Back at Wylie’s apartment, there was beer and gin and music, and I told myself that everything was fine. But it wasn’t fine. The August heat made the apartment claustrophobic. Whether because of the heat or the drinking, nobody could seem to agree on anything, except to question everybody else’s ideas and commitment. When Berto suggested working with Panther’s organization, he was shouted down. Wylie’s philosophical statements had people rolling their eyes, except for Irina, who nodded in encouragement even when it was unclear what he was talking about.

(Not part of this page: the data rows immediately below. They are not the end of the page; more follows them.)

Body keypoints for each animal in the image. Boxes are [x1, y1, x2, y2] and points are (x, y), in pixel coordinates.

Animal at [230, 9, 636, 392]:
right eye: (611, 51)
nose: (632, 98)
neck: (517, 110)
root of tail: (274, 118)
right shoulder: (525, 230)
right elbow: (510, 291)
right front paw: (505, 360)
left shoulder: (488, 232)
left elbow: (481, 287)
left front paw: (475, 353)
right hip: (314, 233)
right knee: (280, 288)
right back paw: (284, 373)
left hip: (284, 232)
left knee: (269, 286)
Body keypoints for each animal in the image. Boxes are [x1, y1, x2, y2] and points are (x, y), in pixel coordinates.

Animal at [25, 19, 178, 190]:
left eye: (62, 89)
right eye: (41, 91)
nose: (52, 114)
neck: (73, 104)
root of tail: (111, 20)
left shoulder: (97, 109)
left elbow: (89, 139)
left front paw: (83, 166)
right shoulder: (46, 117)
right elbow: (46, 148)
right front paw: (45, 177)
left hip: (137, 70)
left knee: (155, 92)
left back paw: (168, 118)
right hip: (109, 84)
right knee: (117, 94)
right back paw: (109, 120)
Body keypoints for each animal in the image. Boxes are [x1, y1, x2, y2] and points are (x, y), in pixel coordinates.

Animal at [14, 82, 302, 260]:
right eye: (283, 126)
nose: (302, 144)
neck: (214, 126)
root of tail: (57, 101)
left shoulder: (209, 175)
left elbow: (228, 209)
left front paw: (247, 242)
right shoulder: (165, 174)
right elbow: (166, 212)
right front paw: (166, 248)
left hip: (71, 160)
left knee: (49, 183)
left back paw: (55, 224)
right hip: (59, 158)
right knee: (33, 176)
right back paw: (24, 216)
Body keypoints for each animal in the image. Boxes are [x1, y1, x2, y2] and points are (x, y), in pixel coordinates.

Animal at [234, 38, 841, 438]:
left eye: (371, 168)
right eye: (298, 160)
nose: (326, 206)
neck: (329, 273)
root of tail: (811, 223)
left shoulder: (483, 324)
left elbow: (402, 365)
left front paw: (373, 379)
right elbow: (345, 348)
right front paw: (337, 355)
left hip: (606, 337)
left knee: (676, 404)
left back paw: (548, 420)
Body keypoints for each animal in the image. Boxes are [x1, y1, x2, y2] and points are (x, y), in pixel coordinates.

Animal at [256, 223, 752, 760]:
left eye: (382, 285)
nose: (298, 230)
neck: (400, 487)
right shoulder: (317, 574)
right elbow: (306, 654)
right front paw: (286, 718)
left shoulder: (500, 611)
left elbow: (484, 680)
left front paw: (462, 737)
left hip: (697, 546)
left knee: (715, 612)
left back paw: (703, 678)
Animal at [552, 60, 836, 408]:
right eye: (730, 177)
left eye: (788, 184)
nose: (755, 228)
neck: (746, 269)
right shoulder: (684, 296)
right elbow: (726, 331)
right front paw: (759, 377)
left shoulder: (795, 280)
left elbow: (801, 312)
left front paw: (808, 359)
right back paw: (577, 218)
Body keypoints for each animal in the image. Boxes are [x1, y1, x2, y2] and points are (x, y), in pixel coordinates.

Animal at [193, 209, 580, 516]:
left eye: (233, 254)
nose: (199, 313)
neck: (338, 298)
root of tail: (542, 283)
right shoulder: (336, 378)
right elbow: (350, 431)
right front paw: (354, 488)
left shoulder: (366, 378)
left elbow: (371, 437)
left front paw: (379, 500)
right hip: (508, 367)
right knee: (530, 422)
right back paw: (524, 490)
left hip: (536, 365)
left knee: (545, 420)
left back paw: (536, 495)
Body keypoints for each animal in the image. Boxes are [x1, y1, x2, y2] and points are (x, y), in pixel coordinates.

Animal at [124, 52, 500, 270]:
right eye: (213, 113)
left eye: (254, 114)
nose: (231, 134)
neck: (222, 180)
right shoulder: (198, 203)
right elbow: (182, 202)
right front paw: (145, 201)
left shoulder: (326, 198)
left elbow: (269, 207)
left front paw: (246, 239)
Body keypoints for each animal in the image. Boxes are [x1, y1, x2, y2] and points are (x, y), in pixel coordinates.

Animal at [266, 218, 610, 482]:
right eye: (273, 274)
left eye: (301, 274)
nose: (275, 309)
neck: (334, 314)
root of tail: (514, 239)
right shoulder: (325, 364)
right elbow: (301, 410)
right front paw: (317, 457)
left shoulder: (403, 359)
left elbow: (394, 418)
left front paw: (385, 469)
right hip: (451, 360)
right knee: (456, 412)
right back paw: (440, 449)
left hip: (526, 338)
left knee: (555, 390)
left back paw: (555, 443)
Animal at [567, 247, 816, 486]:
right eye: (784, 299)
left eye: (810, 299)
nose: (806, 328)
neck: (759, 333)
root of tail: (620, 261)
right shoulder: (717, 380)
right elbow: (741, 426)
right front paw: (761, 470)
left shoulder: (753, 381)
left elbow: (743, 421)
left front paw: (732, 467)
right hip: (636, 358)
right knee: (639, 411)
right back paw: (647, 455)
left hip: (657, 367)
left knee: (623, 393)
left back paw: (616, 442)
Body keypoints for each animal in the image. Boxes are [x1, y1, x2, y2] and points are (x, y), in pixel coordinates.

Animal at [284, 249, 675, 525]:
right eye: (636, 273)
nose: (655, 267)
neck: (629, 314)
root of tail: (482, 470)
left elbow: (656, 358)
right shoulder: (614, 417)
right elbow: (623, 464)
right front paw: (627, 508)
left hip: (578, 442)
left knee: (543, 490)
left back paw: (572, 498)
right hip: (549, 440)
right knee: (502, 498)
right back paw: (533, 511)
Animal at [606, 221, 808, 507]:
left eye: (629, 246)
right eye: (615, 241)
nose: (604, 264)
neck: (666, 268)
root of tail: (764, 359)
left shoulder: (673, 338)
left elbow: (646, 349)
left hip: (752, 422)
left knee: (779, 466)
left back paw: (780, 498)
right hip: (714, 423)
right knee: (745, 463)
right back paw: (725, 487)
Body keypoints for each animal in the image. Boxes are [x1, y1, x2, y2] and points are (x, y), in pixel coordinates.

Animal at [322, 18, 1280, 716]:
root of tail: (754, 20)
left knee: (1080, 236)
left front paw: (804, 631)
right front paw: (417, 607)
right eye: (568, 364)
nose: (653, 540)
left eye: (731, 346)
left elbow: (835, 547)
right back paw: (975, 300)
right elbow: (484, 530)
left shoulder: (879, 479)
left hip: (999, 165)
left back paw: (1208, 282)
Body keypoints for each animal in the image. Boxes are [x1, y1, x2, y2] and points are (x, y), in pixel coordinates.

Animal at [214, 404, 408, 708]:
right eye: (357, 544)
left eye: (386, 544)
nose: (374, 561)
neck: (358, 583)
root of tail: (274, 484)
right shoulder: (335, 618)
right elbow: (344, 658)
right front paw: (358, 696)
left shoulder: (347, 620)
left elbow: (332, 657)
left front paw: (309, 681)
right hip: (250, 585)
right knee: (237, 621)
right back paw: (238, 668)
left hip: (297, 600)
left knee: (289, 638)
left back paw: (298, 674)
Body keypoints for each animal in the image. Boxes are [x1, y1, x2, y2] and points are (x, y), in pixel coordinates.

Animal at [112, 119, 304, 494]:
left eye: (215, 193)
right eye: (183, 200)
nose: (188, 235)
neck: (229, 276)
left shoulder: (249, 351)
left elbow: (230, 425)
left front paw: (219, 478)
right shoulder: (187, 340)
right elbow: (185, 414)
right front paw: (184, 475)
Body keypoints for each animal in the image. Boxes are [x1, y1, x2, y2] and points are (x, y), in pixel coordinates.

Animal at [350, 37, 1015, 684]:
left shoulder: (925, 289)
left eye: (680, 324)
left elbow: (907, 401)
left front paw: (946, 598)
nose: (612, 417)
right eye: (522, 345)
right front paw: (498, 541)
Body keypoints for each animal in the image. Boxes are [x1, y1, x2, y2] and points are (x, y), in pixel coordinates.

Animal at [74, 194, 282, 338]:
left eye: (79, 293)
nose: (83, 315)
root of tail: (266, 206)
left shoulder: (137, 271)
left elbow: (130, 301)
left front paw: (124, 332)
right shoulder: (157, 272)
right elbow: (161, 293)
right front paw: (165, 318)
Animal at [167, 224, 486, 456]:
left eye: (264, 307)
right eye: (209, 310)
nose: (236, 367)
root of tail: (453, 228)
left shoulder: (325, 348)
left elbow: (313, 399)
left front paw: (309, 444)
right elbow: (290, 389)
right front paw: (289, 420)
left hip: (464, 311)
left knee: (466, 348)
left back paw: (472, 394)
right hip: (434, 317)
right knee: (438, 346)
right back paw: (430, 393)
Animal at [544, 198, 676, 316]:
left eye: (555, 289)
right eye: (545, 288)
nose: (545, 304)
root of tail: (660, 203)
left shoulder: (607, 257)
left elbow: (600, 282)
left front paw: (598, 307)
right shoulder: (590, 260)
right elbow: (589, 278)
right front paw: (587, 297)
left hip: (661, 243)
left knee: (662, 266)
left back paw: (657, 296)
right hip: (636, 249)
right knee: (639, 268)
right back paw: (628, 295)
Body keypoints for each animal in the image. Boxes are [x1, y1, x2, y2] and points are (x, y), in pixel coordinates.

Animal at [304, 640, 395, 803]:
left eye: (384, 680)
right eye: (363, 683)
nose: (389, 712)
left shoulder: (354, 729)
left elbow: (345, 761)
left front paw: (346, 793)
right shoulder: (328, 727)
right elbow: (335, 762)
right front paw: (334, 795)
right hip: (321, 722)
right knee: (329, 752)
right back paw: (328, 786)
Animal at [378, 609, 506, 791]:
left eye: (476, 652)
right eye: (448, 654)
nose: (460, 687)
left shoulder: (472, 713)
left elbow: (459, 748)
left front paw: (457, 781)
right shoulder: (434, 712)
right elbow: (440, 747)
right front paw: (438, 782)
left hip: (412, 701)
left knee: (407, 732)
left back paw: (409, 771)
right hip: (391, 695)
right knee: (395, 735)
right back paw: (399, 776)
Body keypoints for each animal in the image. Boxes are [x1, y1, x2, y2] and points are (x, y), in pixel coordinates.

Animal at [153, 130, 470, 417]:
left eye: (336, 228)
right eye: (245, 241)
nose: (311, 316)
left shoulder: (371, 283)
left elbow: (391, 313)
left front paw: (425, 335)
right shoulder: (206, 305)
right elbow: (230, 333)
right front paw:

Angus leaned against the back wall, smiling at all of this discord, sharing his bottomless gin and tonic with me.
Then Wylie stopped in the middle of a sentence and asked him, “What the hell’s so funny?”
“You are, buddy,” Angus said.
“What’s that mean?”
“You always have this need to dress things up,” Angus said. “As if that makes things more important.”
“Leave him alone,” I said.
“You’re not even part of this,” Wylie told me.
Looking back and forth at the two of them, I decided to shut up.
The talk dragged on into the night, becoming more impassioned and less intelligible. The room smelled bad, and drinking was making the group less festive rather than more. The dog slept in a corner, snoring hard, an option that was starting to look better and better to me. Outside, the din of the cicadas rose to a fever pitch. Wylie sat in a corner muttering to Irina, his skinny legs tucked beneath him, Psyche asleep against his chest, a little fist flung up against his collarbone. I fell asleep, my head on Angus’s shoulder, and when I woke up everything was still the same.
Just after two, Angus stood up and stretched, which somehow brought a hush over the room. He spoke quietly, as if to himself, though he clearly knew everybody was watching him. “You know what makes me happy?” he said, then walked over to the window and pulled the duct-taped curtains aside to look out into the empty Albuquerque night. “Human extinction. We’ll be gone before long. We’ll ruin ourselves. No matter what anybody in this room does.”
“Dude, you’re depressing me,” Stan said, sprawled on the floor.
Angus shook his head. I watched him idly, feeling flushed and a little dizzy from the gin. “It’s not depressing,” he said. “It’s a real consolation. When I can’t sleep at night, that’s what I think about. We’re a blip on the screen, except you know what? There is no screen. We’re the ones who invented blips and screens, and soon enough they’ll be gone too. And thank God.”
“That’s a rosy view,” I said. “Why even bother then?”
“Realism isn’t the same thing as paralysis,” Angus said, smiling around the room at everyone. “Besides, we might as well have a good time. What we need to do is take away the blip and the screen for a little while. What we need is a major event.”
“No shit,” Berto said.
Wylie leaned forward, still holding the baby. “A paradigm shift,” he said.
“A military action,” Stan said.
“A photo op,” Berto said.
Angus gazed at me with his bright blue eyes. “What did you say at the beginning of the summer?”
“Me? About what?”
“About Albuquerque.”
Tired and drunk, I frowned at him. I felt like I was being put on the spot, and didn’t like his showboating. “That it’s hot in summer?”
He shook his head.
“Full of chain restaurants? Hard to spell, for people who don’t live here? Located in the middle of nowhere?”